Robot has self-adjusting gait

Scientists at the Georg-August-University of Göttingen and the Max Planck Institute for Dynamics and Self-Organization have created a six-legged autonomous walking robot that can adjust its gait using so-called chaos control.

In humans and animals, recurring movements such as walking are controlled by neural circuits called central pattern generators (CPG) and scientists have used this principle in the development of walking machines.

Currently, a walking robot may receive information about its environment via several sensors before selecting the gait controlling CPG most appropriate for the situation it is in. In this scenario, a separate CPG is needed for every gait.

The robot developed by the Göttingen scientists manages the same task with one CPG that generates entirely different gaits and which can switch between these gaits flexibly.

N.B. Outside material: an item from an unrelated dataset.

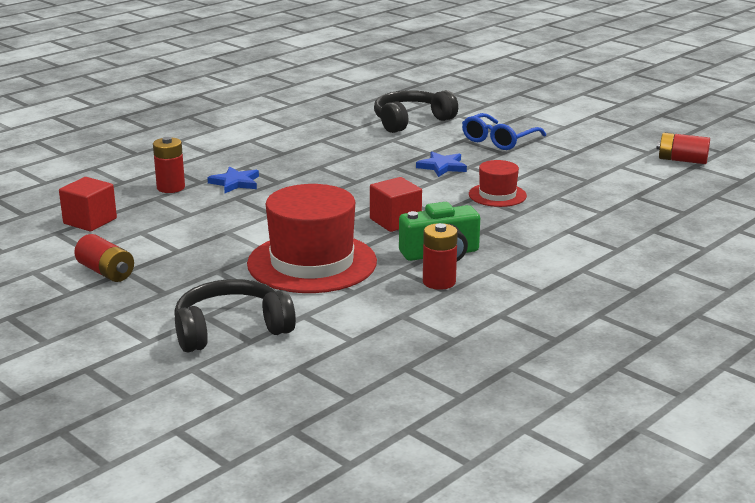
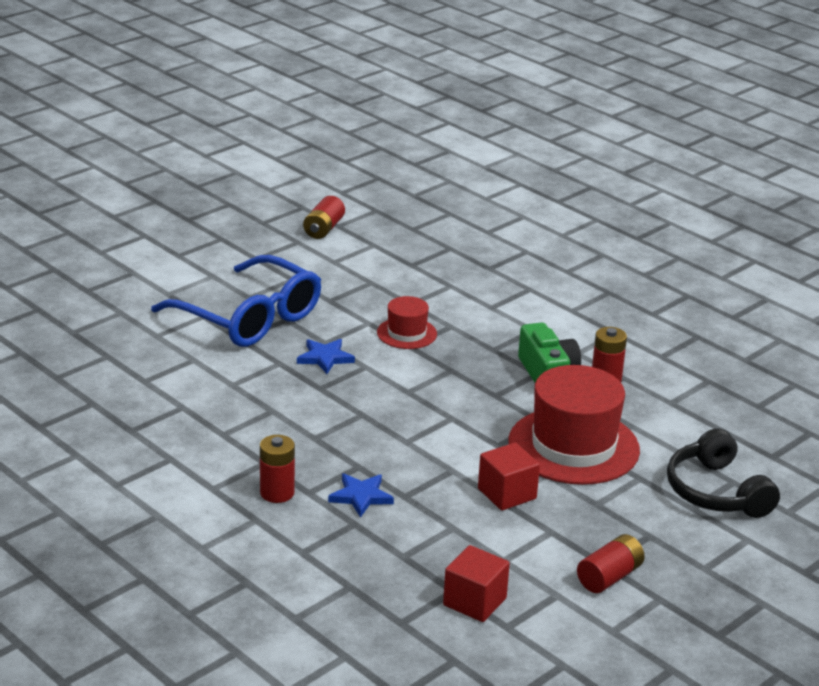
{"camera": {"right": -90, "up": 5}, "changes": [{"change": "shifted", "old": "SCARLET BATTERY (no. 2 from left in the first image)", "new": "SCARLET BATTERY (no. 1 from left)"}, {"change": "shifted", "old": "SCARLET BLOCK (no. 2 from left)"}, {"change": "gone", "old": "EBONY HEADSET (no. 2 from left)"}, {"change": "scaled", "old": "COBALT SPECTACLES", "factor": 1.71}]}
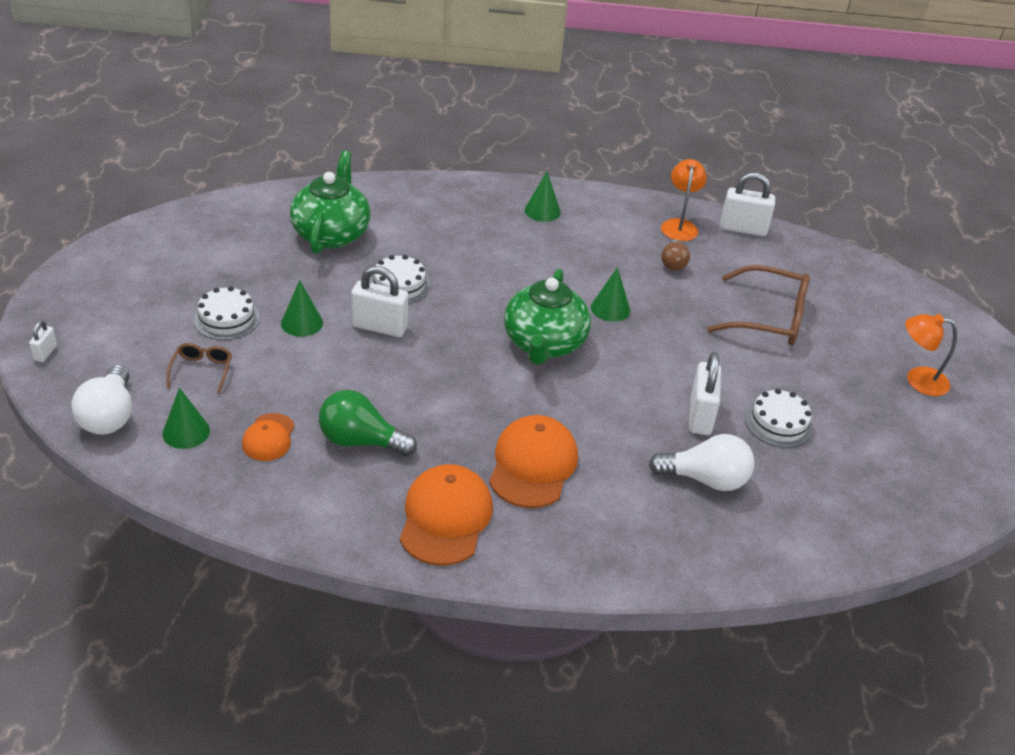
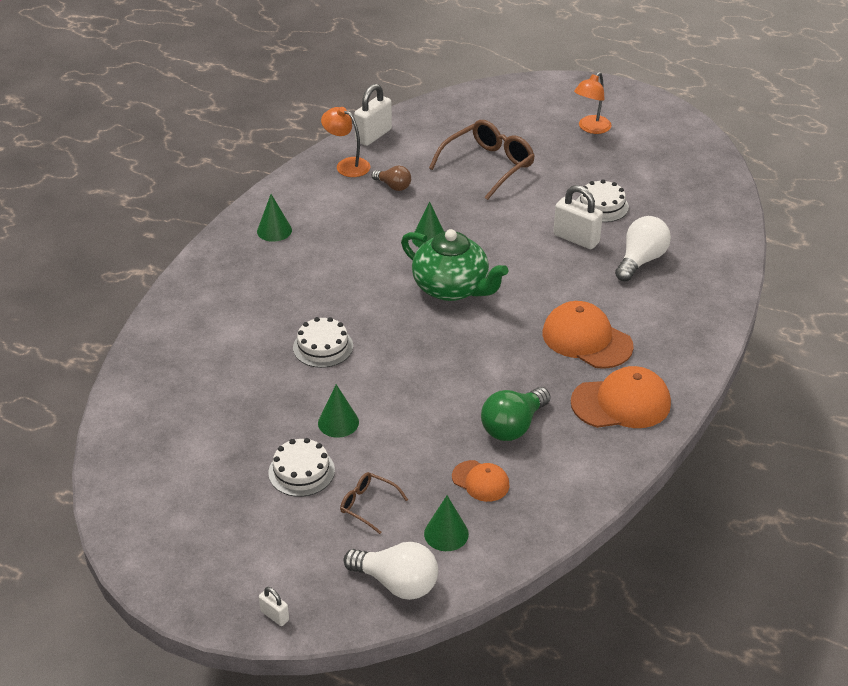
{"camera": {"right": -60, "up": 0}, "changes": [{"change": "gone", "old": "GREEN TEA POT (no. 1 from left)"}, {"change": "gone", "old": "SNOW-WHITE LOCK (no. 2 from left)"}, {"change": "rotated", "old": "ORANGE PEAKED CAP (no. 2 from left in the first image)", "degrees": 135}]}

This CPG is a network consisting of two circuit elements. The secret of its functioning lies in the ‘chaos control’. If uncontrolled, the CPG produces a chaotic activity pattern, but this can be controlled by the sensor inputs into periodic patterns that determine the gait. Depending on the sensory input signal, different patterns – and different gaits – are generated.

The connection between sensory properties and CPG can either be pre-programmed or learned by the robot.

According to the Max Planck Institute, the robot can autonomously learn to walk up a slope with as little energy input as possible. Once the robot reaches a slope, a sensor shows that the energy consumption is too high.

At this stage, the connection between the sensor and the control input of the CPG is varied until a gait is found that allows the robot to consume less energy. Once the right connections have been established, the robot has learnt the relation between slope and gait. When it tries to climb the hill a second time, it adopts the appropriate gait.

In the future, it is anticipated the robot will be equipped with a memory device that will enable it to complete movements after the sensory input ceases to exist. In order to walk over an obstacle, for instance, the robot would have to take a large step with each of its six legs.

‘Currently, the robot would not be able to handle this task – as soon as the obstacle is out of sight, it no longer knows which gait to use,’ said Marc Timme, a scientist at the Max Planck Institute for Dynamics and Self-Organization. ‘Once the robot is equipped with a motor memory, it will be capable to use foresight and plan its movements.’